Gran Canaria and the rest of the Canary Islands were once part of the Roman Empire, but after the fall of that empire, they were mostly forgotten about and the native people who remained on the islands went about living the island life until the 14th century when Spanish explorers rediscovered the archipelago. The native people of Gran Canaria were known as Gaunches or Canarios and they resisted the sudden incoming flux of the Spanish, but by 1483 the conquest was complete and the Canary Islands became part of Spain. Many Gaunches were killed or forced into slavery.

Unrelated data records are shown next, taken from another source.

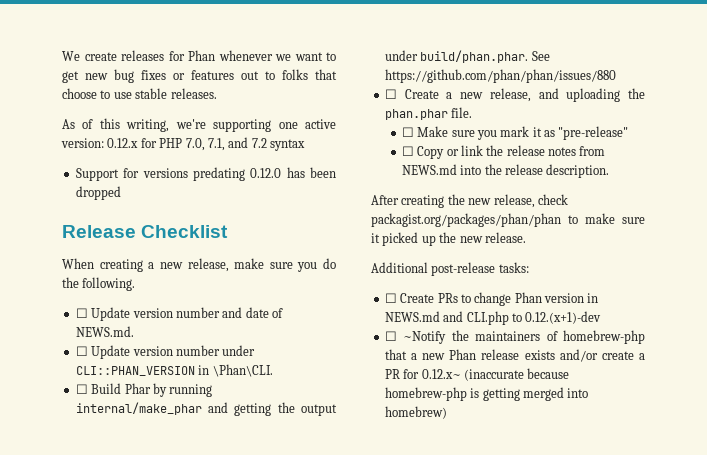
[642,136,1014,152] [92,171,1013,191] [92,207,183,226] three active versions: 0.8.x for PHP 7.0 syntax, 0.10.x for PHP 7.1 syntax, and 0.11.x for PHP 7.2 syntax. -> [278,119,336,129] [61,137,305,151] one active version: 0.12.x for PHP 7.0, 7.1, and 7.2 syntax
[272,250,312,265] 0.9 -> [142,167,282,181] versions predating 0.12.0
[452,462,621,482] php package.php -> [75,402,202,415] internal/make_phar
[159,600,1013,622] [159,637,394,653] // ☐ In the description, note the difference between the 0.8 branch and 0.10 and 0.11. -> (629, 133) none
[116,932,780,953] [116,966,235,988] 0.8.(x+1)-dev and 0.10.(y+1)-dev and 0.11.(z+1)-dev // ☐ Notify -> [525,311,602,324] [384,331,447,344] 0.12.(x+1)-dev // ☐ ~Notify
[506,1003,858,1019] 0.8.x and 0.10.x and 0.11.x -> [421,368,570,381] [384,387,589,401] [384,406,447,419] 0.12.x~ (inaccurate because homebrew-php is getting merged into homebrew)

In the 19th century, a call for independence or a different political setup for the Canary Islands began. In 1927, the archipelago was divided into two separate provinces: Tenerife and Las Palmas (Gran Canaria is part of Las Palmas) and in 1982, the Autonomous Government Statutes were passed, which let the Canary Islands operate its regional government with little input from Spain, though the islands are still not completely independent of Spain.
The culture of Gran Canaria is vibrant and colorful – literally if you happen to be there during a festival. The Canary Islands are known for their grand festivals, and on Gran Canaria, these festivals take place in the form of carnivals or fiestas. The streets are filled with locals dressed in colorful costume who dance through the streets and perform traditional songs that are sometimes humorous and sometimes make a political point. During fiestas there will also be markets set up with stalls selling local crafts and delicious street food. Fiestas are family-friendly with games set up for children to keep them entertained, while adults can enjoy a drink and watch the fun.
Another cultural event that takes place on Gran Canaria each year are the religious pilgrimages, during which locals and visitors who have come for the pilgrimage dress in traditional clothing and walk through the town while singing and playing musical instruments in order to honor a saint.